Его протест против секуляризации церковного имущества есть непререкаемое свидетельство значения для России церковного достояния. Недаром молодой Пушкин писал, что отчуждение церковных имений нанесло сильный удар просвещению народа. Можно сказать, что и основы революции 1917 г. были заложены реформами Петра и Екатерины; и Цветаева (правда, в другой связи) имела основания для того, чтобы обратиться к Петру со словами Родоначальник ты — советов, ревнитель ассамблей!

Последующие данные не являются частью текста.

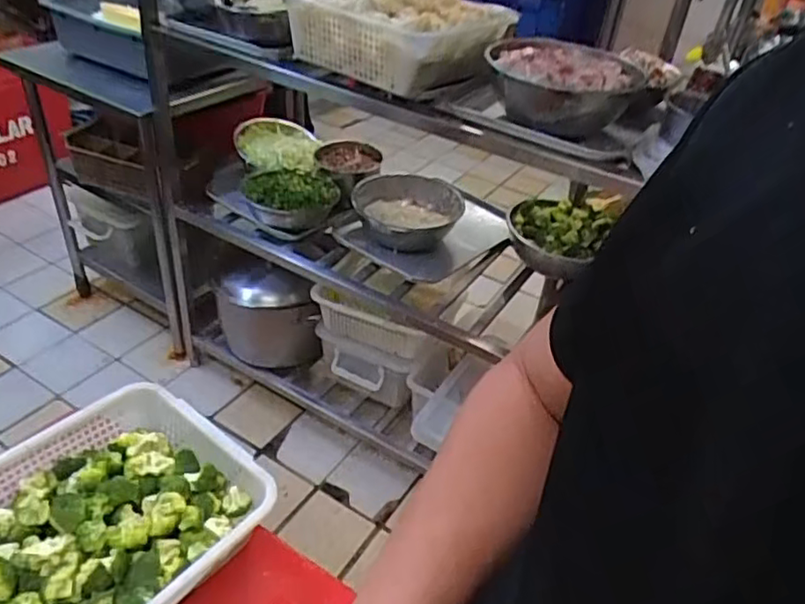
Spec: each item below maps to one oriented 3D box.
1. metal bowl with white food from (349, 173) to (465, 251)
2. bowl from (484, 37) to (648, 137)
[{"bbox_3d":[0.001,-0.217,1.535,0.250,0.095,0.206,-16,42,-28],"label":"metal bowl with white food"},{"bbox_3d":[0.264,-0.357,1.080,0.242,0.105,0.229,5,36,-4],"label":"bowl"}]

Такой авторитетный исследователь истории Церкви, как архиепископ Филарет (Гумилевский) называет митрополита Арсения защитником Правды; профессор В. О. Ключевский пишет, что поступок Екатерины недостоин ни ее ума, ни звания; профессор А. В. Карташев называет Владыку борцом всероссийского значения. Изучение биографии Владыки свидетельствует о том, что главный предмет его защиты — авторитет Церкви и всенародная польза.
Священный Собор Российской Православной Церкви 1917−1918 гг. восстановил митрополита Арсения (Мацеевича) в священном сане. Знаменательно, что тот же Собор восстановил патриаршество, вопрос о котором поднимал Святитель.
Почитание митрополита Арсения началось еще при его жизни. Его любили за чистоту жизни, за молитвенный подвиг, видели его дар прозрения и знали о случаях исцеления по молитвам Святителя. На севере почитание Владыки как угодника Божия началось еще в 1767 г. По личным воспоминаниям Святейшего Патриарха Московского и всея Руси Алексия II, жители Таллинна особо почитали митрополита Арсения и всегда поминали его на панихиде.